蛙と蝸牛

本の感想。ときどき競艇の話。

生きるための経済学

2008年09月02日 | 本の感想
生きるための経済学(安冨歩 NHKブックス)

選択の自由(=選択肢が多いこと)が、むしろ社会の閉塞状況を作りだしている。この状況を打破するには身体から生まれる創発を信じる必要がある。創発とは生命のもつダイナミズムのことで、これを信じないで意識の中の合理的計算に頼ろうとすると、外部からの価値観の押し付けにあい、人は不安に陥り、それを補おうとして限りなき虚栄、欲望にかられることなる。

と、いうのが本書の主張だと思う。一言でいうと「考えるんじゃない、感じるんだ!」(「燃えよドラゴン」の中のブルース・リーのセリフ。本書で引用されている)ということらしい。

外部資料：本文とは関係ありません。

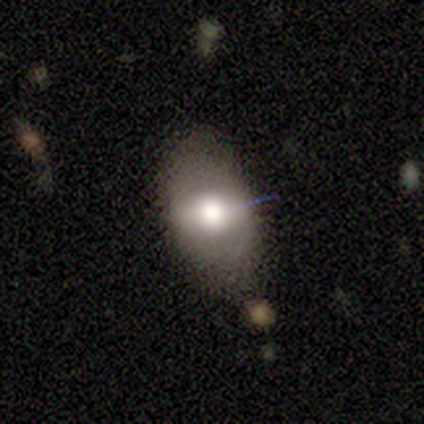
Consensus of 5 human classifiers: Morphology: type=smooth (60%); roundness=in between (100%); merging=none (75%).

ちょっと宗教がかっているが、この主張は少し前に読んだ「バカの壁」の、頭でっかちにならずに身体で受け止めろよ、というテーマとほぼいっしょのような気がする。

こうした主題とは(あまり)関係ないが、次の点が面白かった。
・築地市場や為替相場の例をひいて「シジョウ」と「イチバ」の違いを論じたところ。
・著者の研究へののめりこみぶりがアルコール依存症の症状とそっくりだったというところ。
・著者の結婚生活に対するぼやき。